* [Source extract]
# !SHESHOU 0.8mm White Chronograph Test!



## NZ_Looper

SHESHOU 0.8mm White 2520 cut @ 14cm Active 28" Draw..









9.5mm Steel Ball - 3.56g

#1 256fps

#2 258fps

#3 255fps

#4 257fps

#5 258fps

Avg = 250fps

11mm Steel Ball - 5.48g

#1 226fps

#2 232fps

#3 228fps

#4 228fps

#5 231fps

Avg = 227fps

Conclusion:

SHESHOU 0.8mm White are Very Deadly don't think would have any problems taking down Squirrel and Rabbit with a well place shot..


----------



## Ibojoe

Thank you for sharing this test. Pretty smooth draw too. Huh?


----------



## NZ_Looper

Ibojoe said:


> Thank you for sharing this test. Pretty smooth draw too. Huh?


Oh Yes..more smooth than someother bands for sure, i am thinking if i use 2515 can get even more fps but band life are not going to be good at all..


----------



## Northerner

Wow, mid-high 250s with 3/8" steel is fast. How is the draw weight?


----------



## Oneproudmeximan

What website did you buy it from


----------



## Projectile Pilot

Looks like your results are pretty close to what I got testing 0.7 Sumeike, what's your band life? I have to start my count over since I found out I've been stretching my bands too far when tying the pouch which would explain the low shot count on the natural flats that came with my latest frame and both sets I've cut from Sumeike


----------



## flipgun

Inquiring minds want to know...

* [Given information]
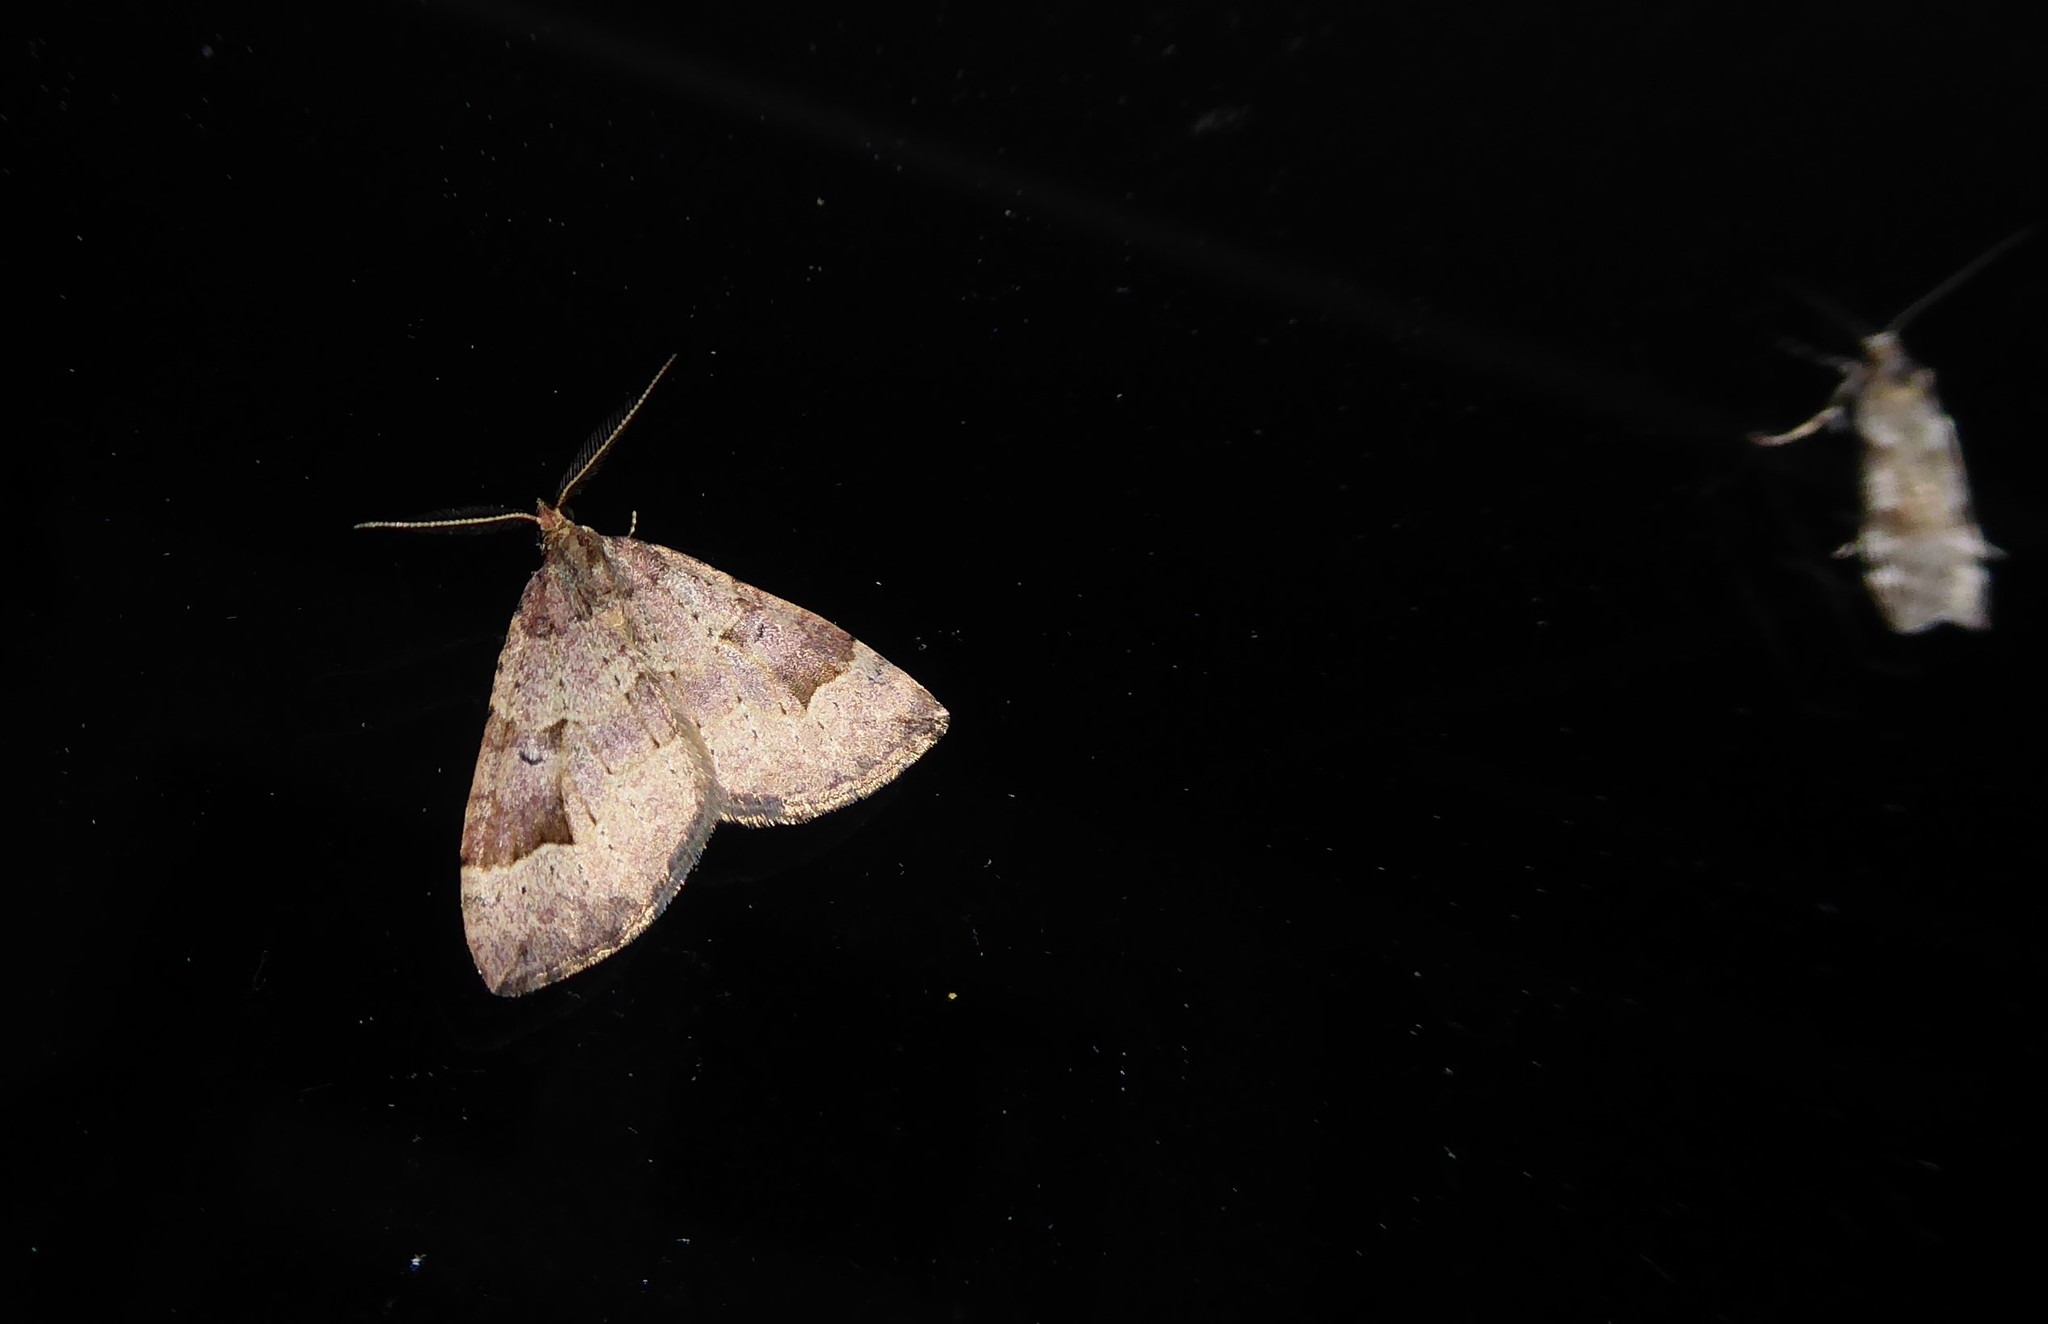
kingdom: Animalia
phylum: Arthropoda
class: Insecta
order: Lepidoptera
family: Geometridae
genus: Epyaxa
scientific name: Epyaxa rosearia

--

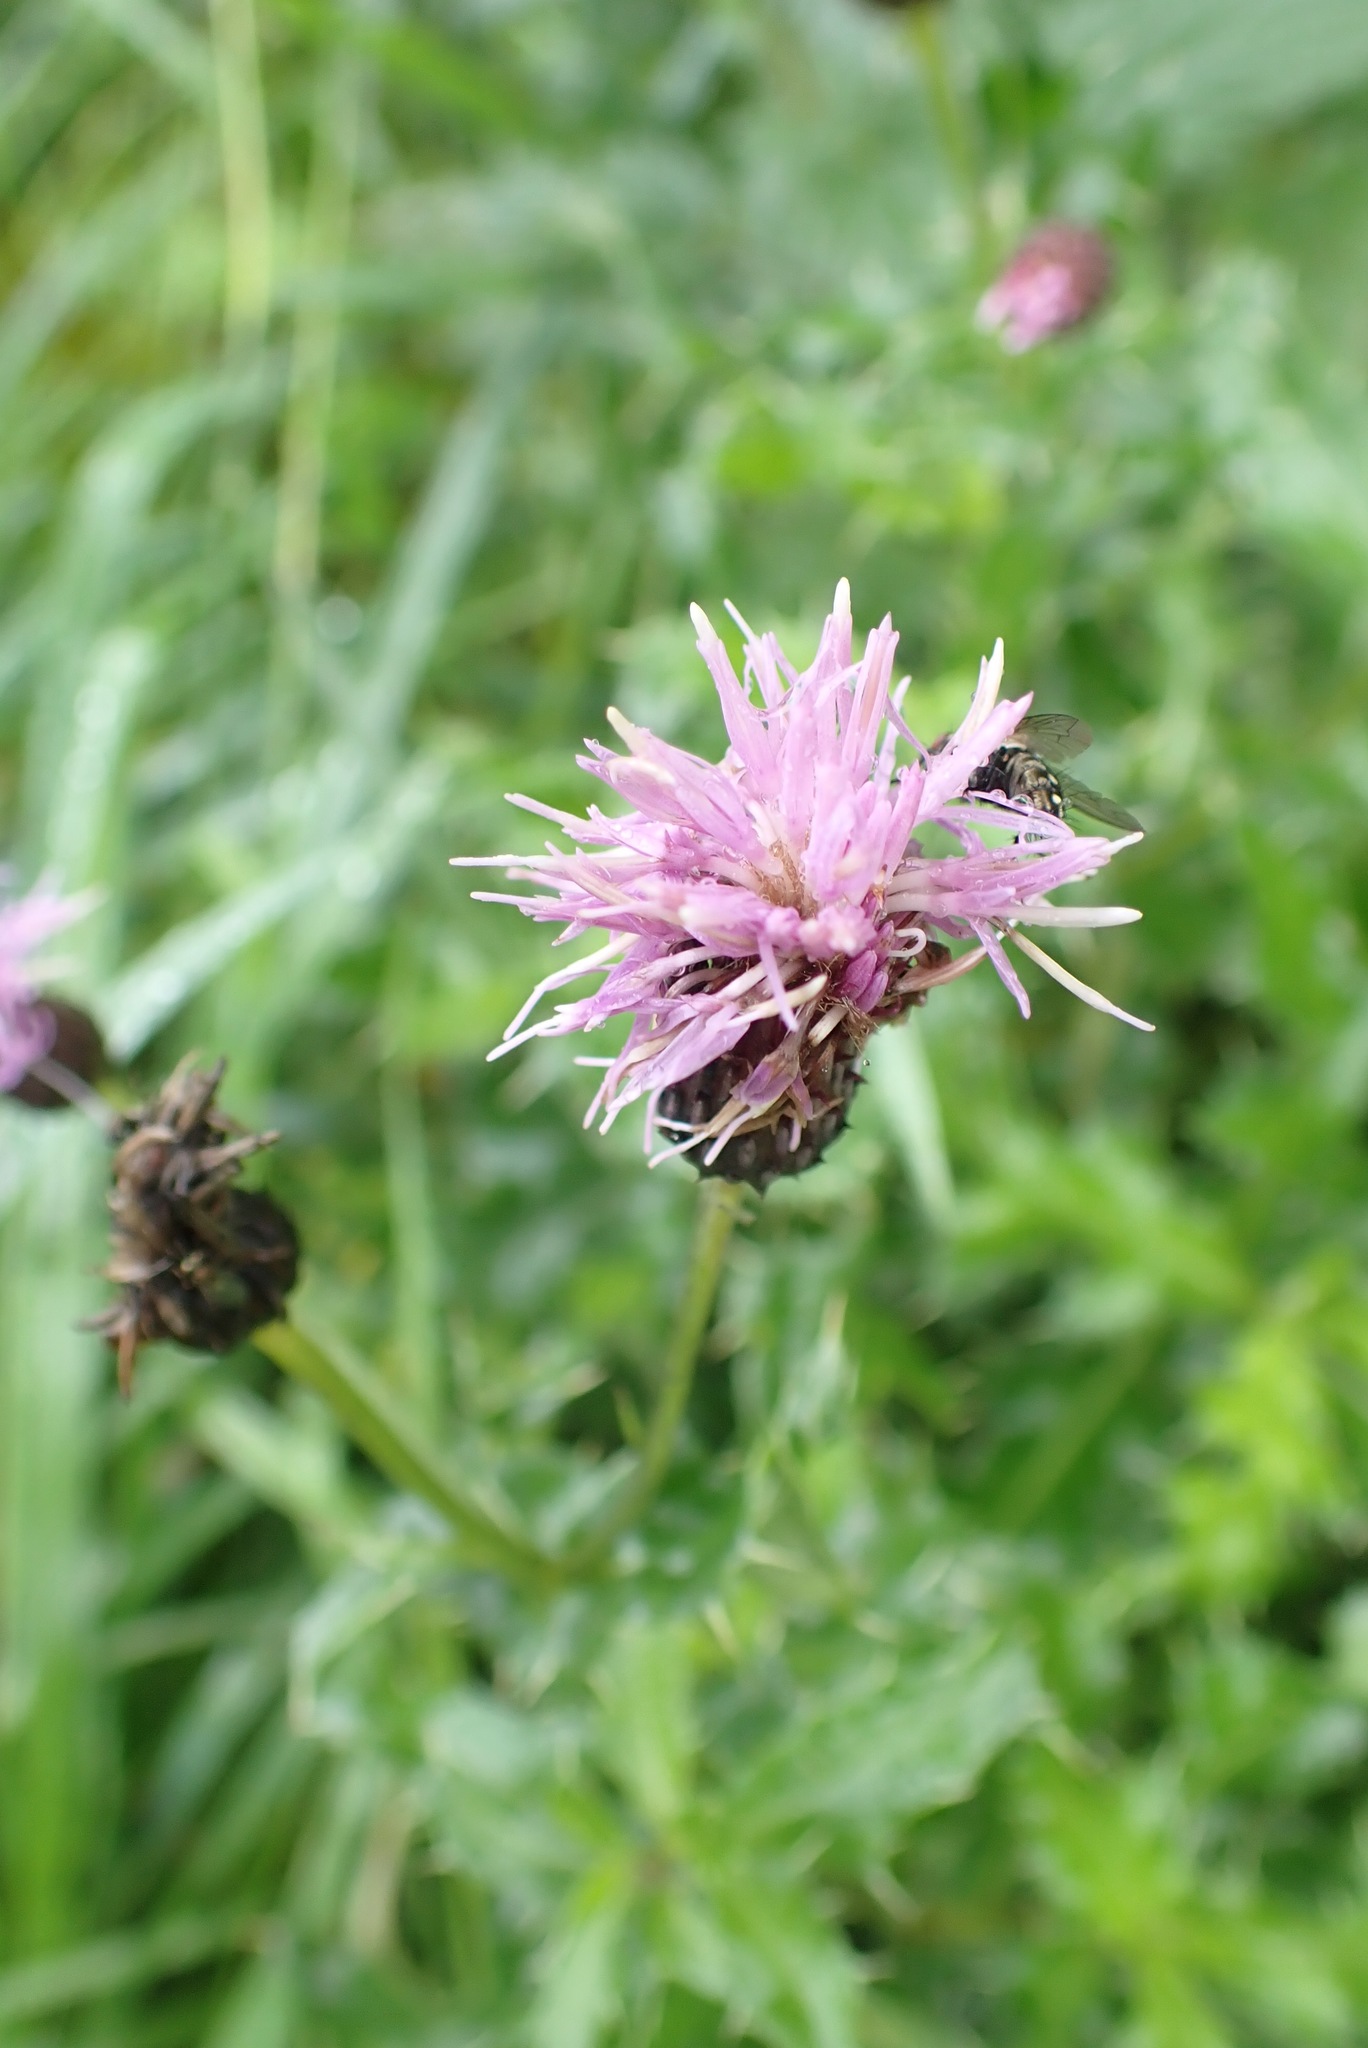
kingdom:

--

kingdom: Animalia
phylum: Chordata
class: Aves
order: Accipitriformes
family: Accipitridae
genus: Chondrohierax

* [Short problem]
Reproduce word for word the part of the slingshot band test thread that opens with the words containing "Oh Yes..more smooth" and closes with "the draw weight?". The items are separate from the slingshot band test thread.

* [Full output]
Oh Yes..more smooth than someother bands for sure, i am thinking if i use 2515 can get even more fps but band life are not going to be good at all..


----------



## Northerner

Wow, mid-high 250s with 3/8" steel is fast. How is the draw weight?